Stored entries:
• • • • •
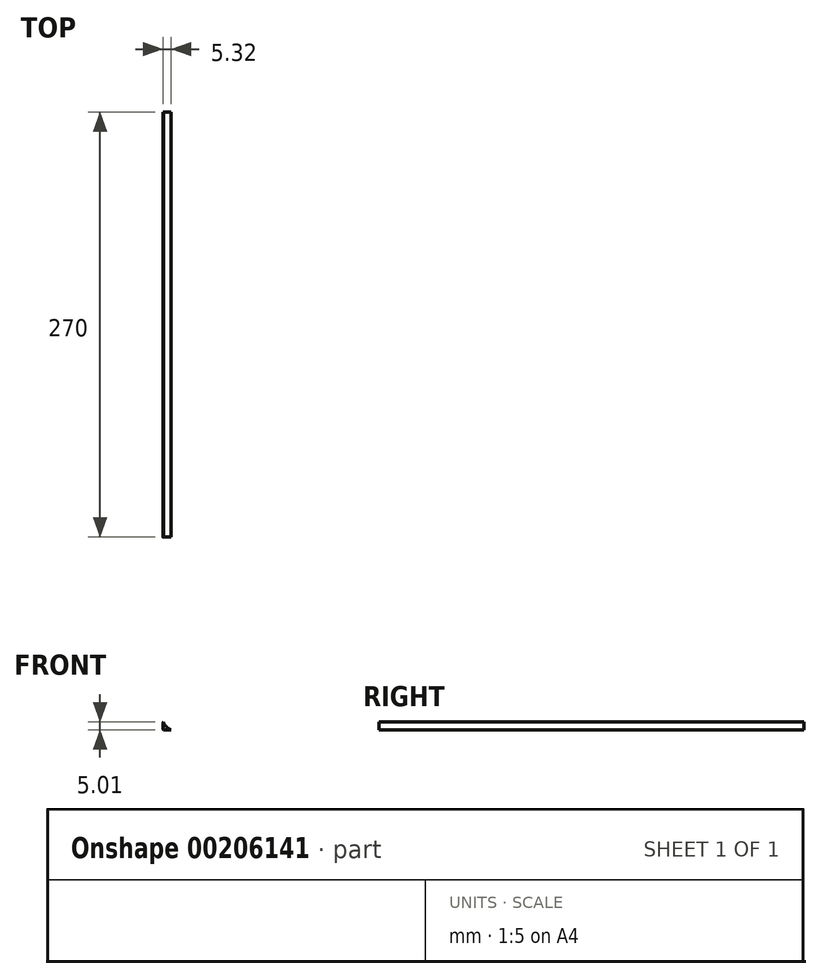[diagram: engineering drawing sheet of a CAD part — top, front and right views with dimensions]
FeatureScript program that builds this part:
annotation { "Feature Type Name" : "Feature", "Feature Type Description" : "" }
export const myFeature = defineFeature(function(context is Context, id is Id, definition is map)
    precondition{}
    {
        {
            var Q0;
            Q0=qCreatedBy(makeId("Front.planeOp"),FACE);
            var sketch = newSketch(context, id + "F0", { "sketchPlane" : qUnion([Q0])});
            skLineSegment(sketch, "E0", {"start": v(0, 0) * mm, "end": v(0, 0) * mm});
            skPoint(sketch, "E1.end.orphan", {"position": v(-4.91, 0.07) * mm});
            skArc(sketch, "E2", {"start": v(-5.01, 0) * mm, "mid": v(-2.5, -0.31) * mm, "end": v(0, 0) * mm});
            skLineSegment(sketch, "E3", {"start": v(0, 0) * mm, "end": v(0, 5) * mm});
            skArc(sketch, "E4", {"start": v(-5.01, 0) * mm, "mid": v(-1.85, 1.84) * mm, "end": v(0, 5) * mm});
            skSolve(sketch);
        }
        {
            var Q0;
            {var subQ0=sQuery(id+"F0.wireOp",EDGE,"E4");Q0=makeQuery(id+"F0.imprint","IMPRINT",FACE,{"disambiguationData":[TD([[makeQuery(id+"F0.imprint","IMPRINT",EDGE,{"derivedFrom":subQ0}),-1.0]])]});}
            extrude(context, id + "F1", {"entities" : qUnion([Q0]), "offsetDistance" : 25 * mm, "depth" : 270 * mm});
        }
        {
            var Q0;
            Q0=makeQuery(id+"F1.opExtrude","SWEPT_BODY",BODY,{"disambiguationData":[OSD([sQuery(id+"F0.wireOp",EDGE,"E2"),sQuery(id+"F0.wireOp",EDGE,"E3"),sQuery(id+"F0.wireOp",EDGE,"E4")])]});
            var Q1;
            Q1=makeQuery(id+"F1.opExtrude","SWEPT_EDGE",EDGE,{"disambiguationData":[OSD([sQuery(id+"F0.wireOp",EDGE,"E2"),sQuery(id+"F0.wireOp",EDGE,"E3")])]});
            var Q2;
            Q2=makeQuery(id+"F1.opExtrude","SWEPT_EDGE",EDGE,{"disambiguationData":[OSD([sQuery(id+"F0.wireOp",EDGE,"E2"),sQuery(id+"F0.wireOp",EDGE,"E3")])]});
            transform(context, id + "F2", {"entities" : qUnion([Q0]), "transformType" : TransformType.ROTATION, "transformAxis" : qUnion([Q2]), "angle" : 90 * degree, "makeCopy" : false});
        }
    });
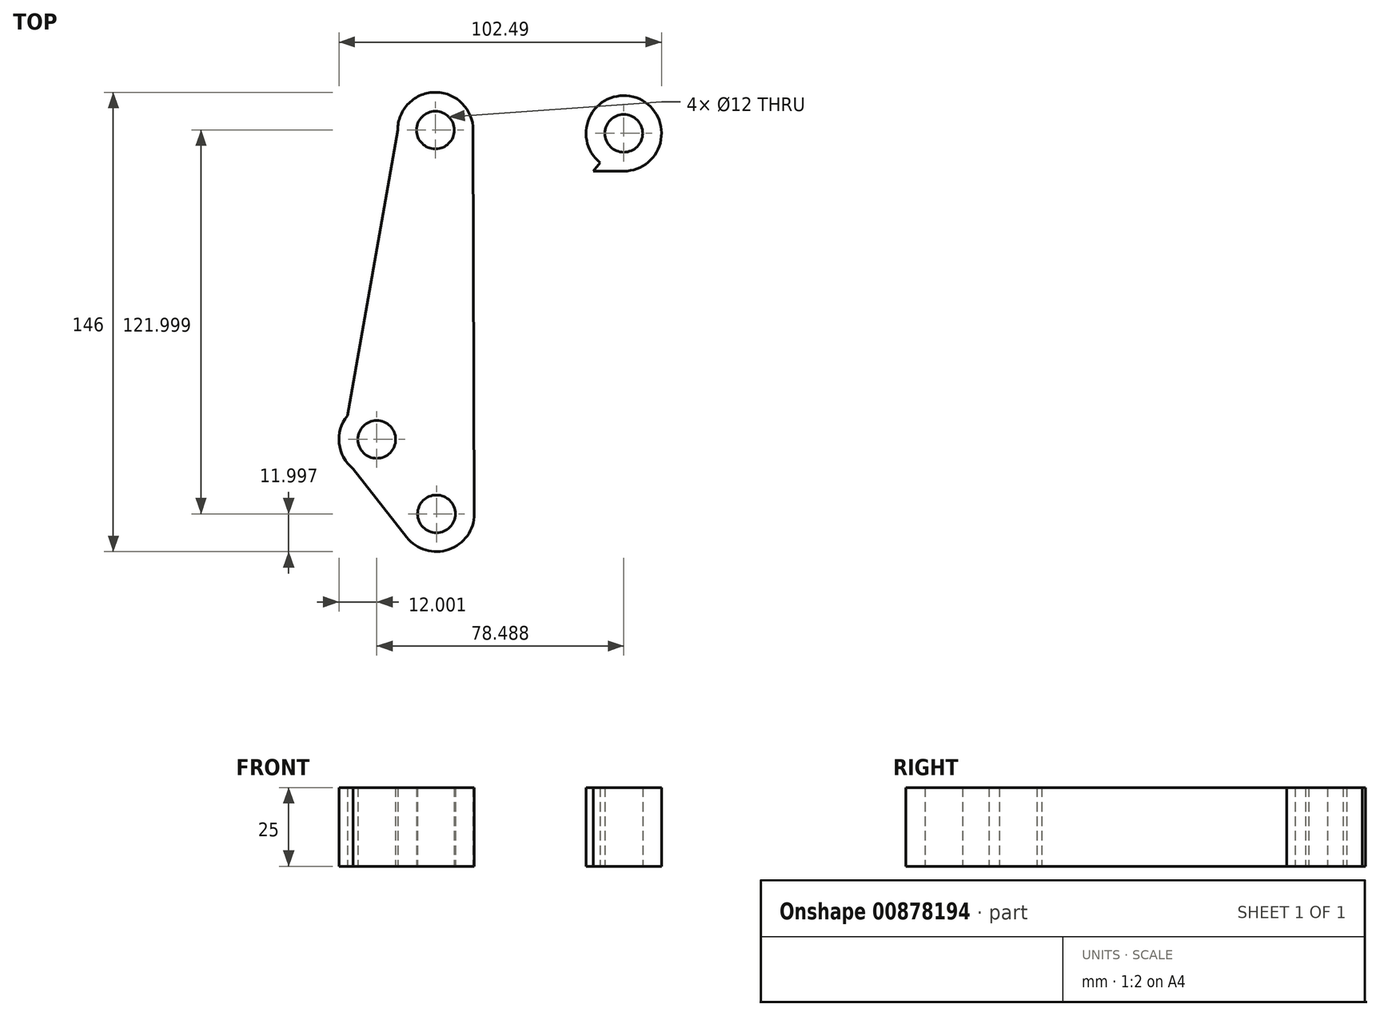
• • • • •
● AIM:
Count the lines in the rows above that contain the string "entities". Reply with the number alone.

● TASK RESULT:
2